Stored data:
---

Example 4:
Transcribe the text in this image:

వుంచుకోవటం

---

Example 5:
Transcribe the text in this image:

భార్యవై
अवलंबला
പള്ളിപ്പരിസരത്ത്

**What is needed:** A full, exact repeat of the entries above is required.

**Response box:**
---

Example 4:
Transcribe the text in this image:

వుంచుకోవటం

---

Example 5:
Transcribe the text in this image:

భార్యవై
अवलंबला
പള്ളിപ്പരിസരത്ത്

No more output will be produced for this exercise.